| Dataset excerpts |

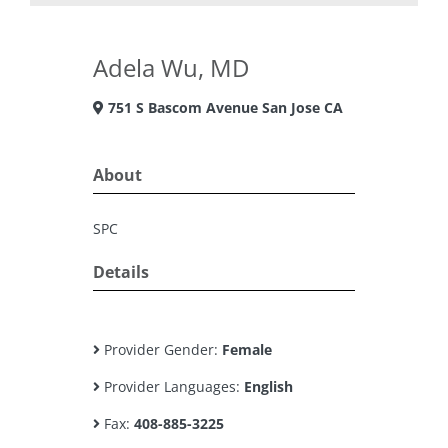
Adela Wu, MD
751 S Bascom Avenue San Jose CA
About
SPC
Details
Provider Gender:
Female
Provider Languages:
English
Fax:
408-885-3225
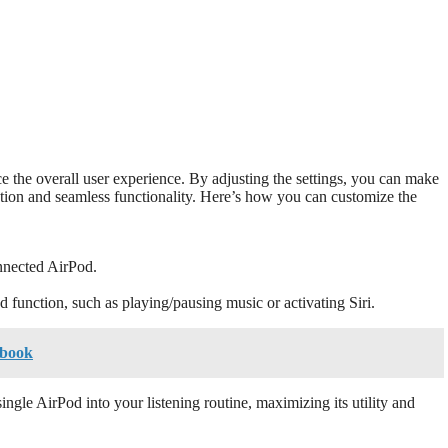
e the overall user experience. By adjusting the settings, you can make
ation and seamless functionality. Here’s how you can customize the
nnected AirPod.
d function, such as playing/pausing music or activating Siri.
cbook
ngle AirPod into your listening routine, maximizing its utility and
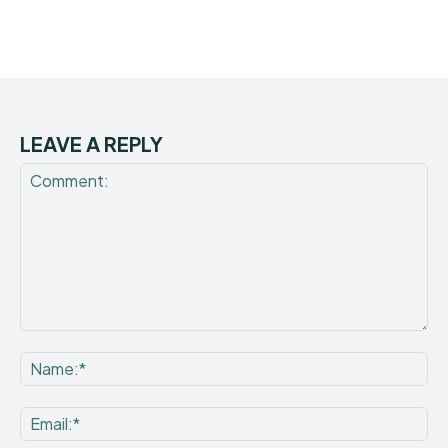
LEAVE A REPLY
Comment:
Na
Ema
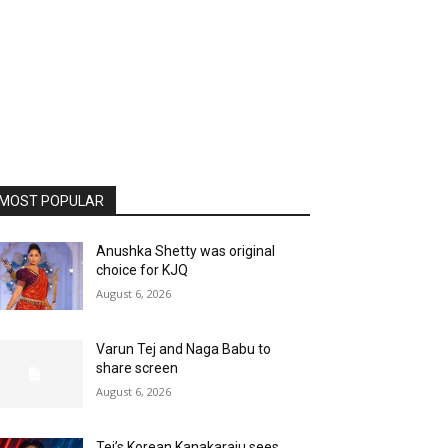
MOST POPULAR
Anushka Shetty was original
choice for KJQ
August 6, 2026
Varun Tej and Naga Babu to
share screen
August 6, 2026
Tej’s Korean Kanakaraju sees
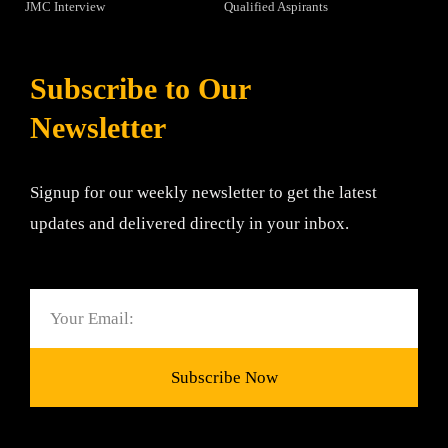
JMC Interview
Qualified Aspirants
Subscribe to Our
Newsletter
Signup for our weekly newsletter to get the latest
updates and delivered directly in your inbox.
Email
Subscribe Now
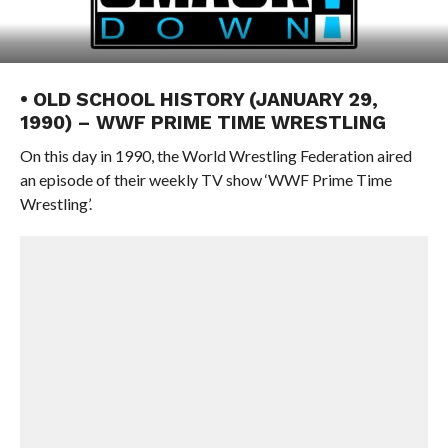
• OLD SCHOOL HISTORY (JANUARY 29,
1990) – WWF PRIME TIME WRESTLING
On this day in 1990, the World Wrestling Federation aired
an episode of their weekly TV show ‘WWF Prime Time
Wrestling’.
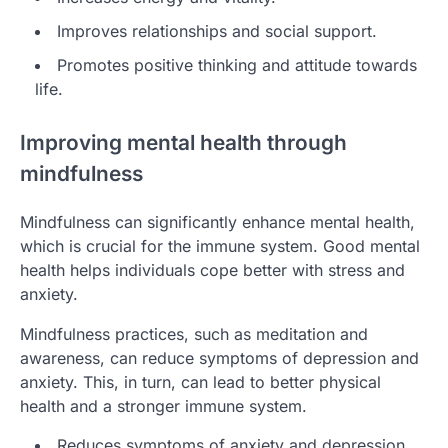
Improves relationships and social support.
Promotes positive thinking and attitude towards
life.
Improving mental health through
mindfulness
Mindfulness can significantly enhance mental health,
which is crucial for the immune system. Good mental
health helps individuals cope better with stress and
anxiety.
Mindfulness practices, such as meditation and
awareness, can reduce symptoms of depression and
anxiety. This, in turn, can lead to better physical
health and a stronger immune system.
Reduces symptoms of anxiety and depression.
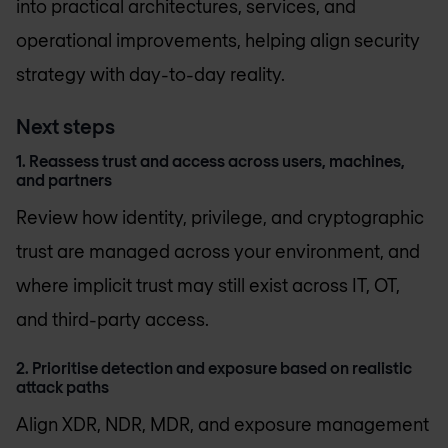
into practical architectures, services, and
operational improvements, helping align security
strategy with day-to-day reality.
Next steps
1. Reassess trust and access across users, machines,
and partners
Review how identity, privilege, and cryptographic
trust are managed across your environment, and
where implicit trust may still exist across IT, OT,
and third-party access.
2. Prioritise detection and exposure based on realistic
attack paths
Align XDR, NDR, MDR, and exposure management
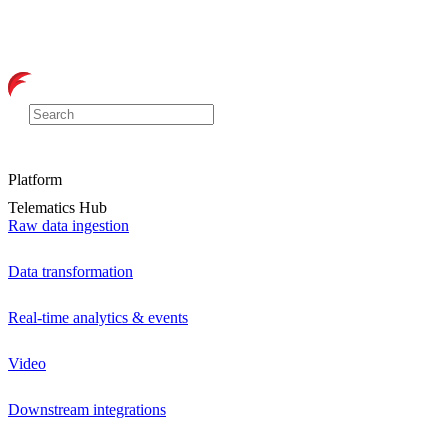
Platform
Telematics Hub
Raw data ingestion
Data transformation
Real-time analytics & events
Video
Downstream integrations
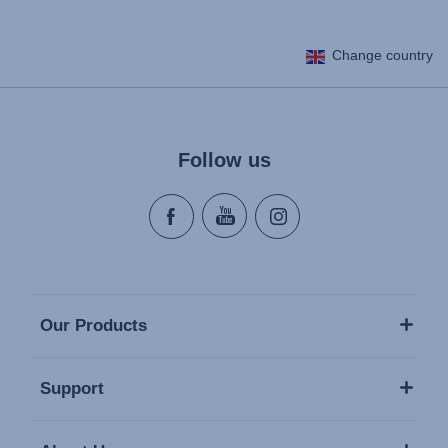
Change country
Follow us
Our Products
Support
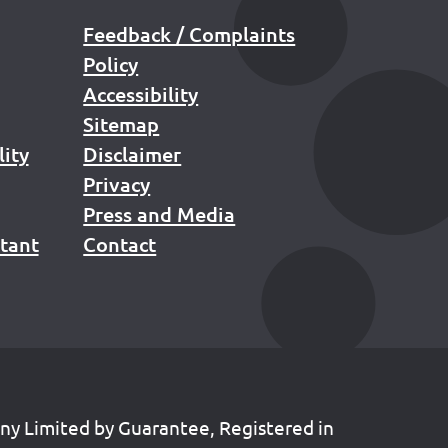
Feedback / Complaints
Policy
Accessibility
Sitemap
lity
Disclaimer
Privacy
Press and Media
stant
Contact
any Limited by Guarantee, Registered in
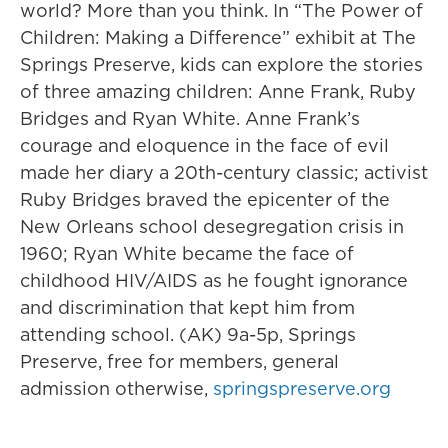
world? More than you think. In “The Power of
Children: Making a Difference” exhibit at The
Springs Preserve, kids can explore the stories
of three amazing children: Anne Frank, Ruby
Bridges and Ryan White. Anne Frank’s
courage and eloquence in the face of evil
made her diary a 20th-century classic; activist
Ruby Bridges braved the epicenter of the
New Orleans school desegregation crisis in
1960; Ryan White became the face of
childhood HIV/AIDS as he fought ignorance
and discrimination that kept him from
attending school. (AK) 9a-5p, Springs
Preserve, free for members, general
admission otherwise,
springspreserve.org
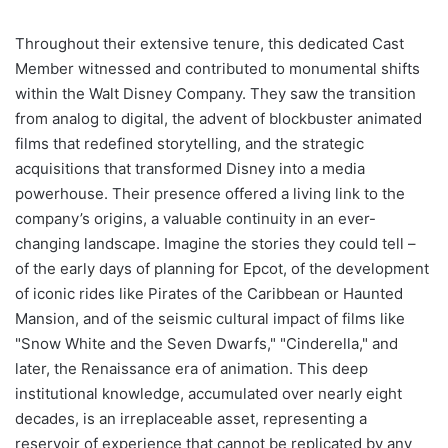
Throughout their extensive tenure, this dedicated Cast
Member witnessed and contributed to monumental shifts
within the Walt Disney Company. They saw the transition
from analog to digital, the advent of blockbuster animated
films that redefined storytelling, and the strategic
acquisitions that transformed Disney into a media
powerhouse. Their presence offered a living link to the
company’s origins, a valuable continuity in an ever-
changing landscape. Imagine the stories they could tell –
of the early days of planning for Epcot, of the development
of iconic rides like Pirates of the Caribbean or Haunted
Mansion, and of the seismic cultural impact of films like
"Snow White and the Seven Dwarfs," "Cinderella," and
later, the Renaissance era of animation. This deep
institutional knowledge, accumulated over nearly eight
decades, is an irreplaceable asset, representing a
reservoir of experience that cannot be replicated by any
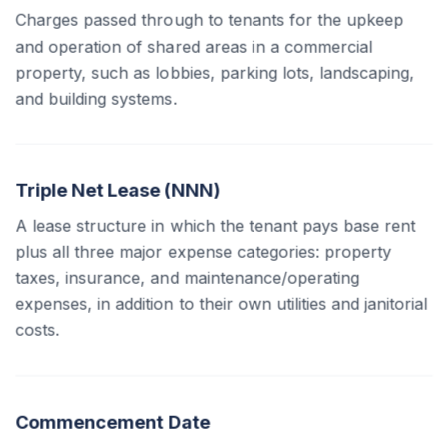
Charges passed through to tenants for the upkeep
and operation of shared areas in a commercial
property, such as lobbies, parking lots, landscaping,
and building systems.
Triple Net Lease (NNN)
A lease structure in which the tenant pays base rent
plus all three major expense categories: property
taxes, insurance, and maintenance/operating
expenses, in addition to their own utilities and janitorial
costs.
Commencement Date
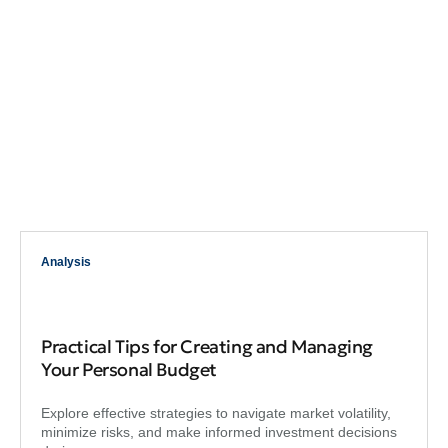
Analysis
Practical Tips for Creating and Managing
Your Personal Budget
Explore effective strategies to navigate market volatility,
minimize risks, and make informed investment decisions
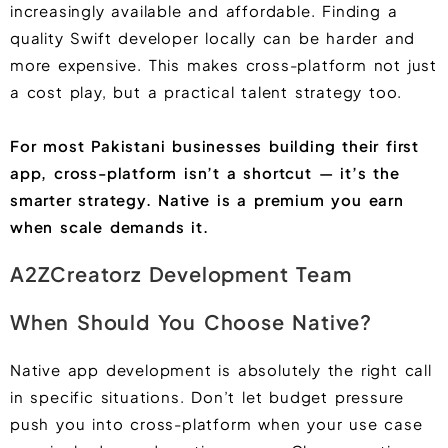
increasingly available and affordable. Finding a
quality Swift developer locally can be harder and
more expensive. This makes cross-platform not just
a cost play, but a practical talent strategy too.
For most Pakistani businesses building their first
app, cross-platform isn’t a shortcut — it’s the
smarter strategy. Native is a premium you earn
when scale demands it.
A2ZCreatorz Development Team
When Should You Choose Native?
Native app development is absolutely the right call
in specific situations. Don’t let budget pressure
push you into cross-platform when your use case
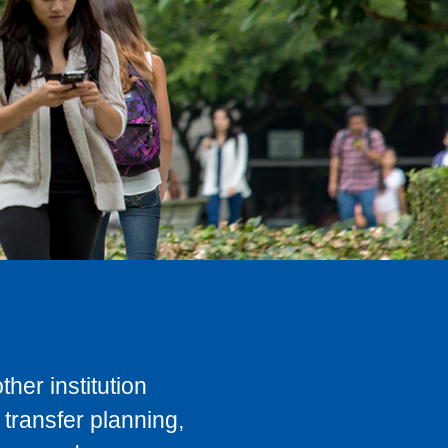
her institution
transfer planning,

| EXERCISE |
Copy out all the records exactly as they read, and omit the pictures.

| ANSWER SPACE |
Adela Wu, MD
751 S Bascom Avenue San Jose CA
About
SPC
Details
Provider Gender:
Female
Provider Languages:
English
Fax:
408-885-3225
e the overall user experience. By adjusting the settings, you can make
ation and seamless functionality. Here’s how you can customize the
nnected AirPod.
d function, such as playing/pausing music or activating Siri.
cbook
ngle AirPod into your listening routine, maximizing its utility and
LEAVE A REPLY
Comment:
Na
Ema
MOST POPULAR
Anushka Shetty was original
choice for KJQ
August 6, 2026
Varun Tej and Naga Babu to
share screen
August 6, 2026
Tej’s Korean Kanakaraju sees
JMC Interview
Qualified Aspirants
Subscribe to Our
Newsletter
Signup for our weekly newsletter to get the latest
updates and delivered directly in your inbox.
Email
Subscribe Now
• OLD SCHOOL HISTORY (JANUARY 29,
1990) – WWF PRIME TIME WRESTLING
On this day in 1990, the World Wrestling Federation aired
an episode of their weekly TV show ‘WWF Prime Time
Wrestling’.
Improves relationships and social support.
Promotes positive thinking and attitude towards
life.
Improving mental health through
mindfulness
Mindfulness can significantly enhance mental health,
which is crucial for the immune system. Good mental
health helps individuals cope better with stress and
anxiety.
Mindfulness practices, such as meditation and
awareness, can reduce symptoms of depression and
anxiety. This, in turn, can lead to better physical
health and a stronger immune system.
Reduces symptoms of anxiety and depression.
into practical architectures, services, and
operational improvements, helping align security
strategy with day-to-day reality.
Next steps
1. Reassess trust and access across users, machines,
and partners
Review how identity, privilege, and cryptographic
trust are managed across your environment, and
where implicit trust may still exist across IT, OT,
and third-party access.
2. Prioritise detection and exposure based on realistic
attack paths
Align XDR, NDR, MDR, and exposure management
Platform
Telematics Hub
Raw data ingestion
Data transformation
Real-time analytics & events
Video
Downstream integrations
Change country
Follow us
Our Products
Support
Feedback / Complaints
Policy
Accessibility
Sitemap
lity
Disclaimer
Privacy
Press and Media
stant
Contact
any Limited by Guarantee, Registered in
world? More than you think. In “The Power of
Children: Making a Difference” exhibit at The
Springs Preserve, kids can explore the stories
of three amazing children: Anne Frank, Ruby
Bridges and Ryan White. Anne Frank’s
courage and eloquence in the face of evil
made her diary a 20th-century classic; activist
Ruby Bridges braved the epicenter of the
New Orleans school desegregation crisis in
1960; Ryan White became the face of
childhood HIV/AIDS as he fought ignorance
and discrimination that kept him from
attending school. (AK) 9a-5p, Springs
Preserve, free for members, general
admission otherwise,
springspreserve.org
Throughout their extensive tenure, this dedicated Cast
Member witnessed and contributed to monumental shifts
within the Walt Disney Company. They saw the transition
from analog to digital, the advent of blockbuster animated
films that redefined storytelling, and the strategic
acquisitions that transformed Disney into a media
powerhouse. Their presence offered a living link to the
company’s origins, a valuable continuity in an ever-
changing landscape. Imagine the stories they could tell –
of the early days of planning for Epcot, of the development
of iconic rides like Pirates of the Caribbean or Haunted
Mansion, and of the seismic cultural impact of films like
"Snow White and the Seven Dwarfs," "Cinderella," and
later, the Renaissance era of animation. This deep
institutional knowledge, accumulated over nearly eight
decades, is an irreplaceable asset, representing a
reservoir of experience that cannot be replicated by any
Charges passed through to tenants for the upkeep
and operation of shared areas in a commercial
property, such as lobbies, parking lots, landscaping,
and building systems.
Triple Net Lease (NNN)
A lease structure in which the tenant pays base rent
plus all three major expense categories: property
taxes, insurance, and maintenance/operating
expenses, in addition to their own utilities and janitorial
costs.
Commencement Date
Analysis
Practical Tips for Creating and Managing
Your Personal Budget
Explore effective strategies to navigate market volatility,
minimize risks, and make informed investment decisions
increasingly available and affordable. Finding a
quality Swift developer locally can be harder and
more expensive. This makes cross-platform not just
a cost play, but a practical talent strategy too.
For most Pakistani businesses building their first
app, cross-platform isn’t a shortcut — it’s the
smarter strategy. Native is a premium you earn
when scale demands it.
A2ZCreatorz Development Team
When Should You Choose Native?
Native app development is absolutely the right call
in specific situations. Don’t let budget pressure
push you into cross-platform when your use case
her institution
transfer planning,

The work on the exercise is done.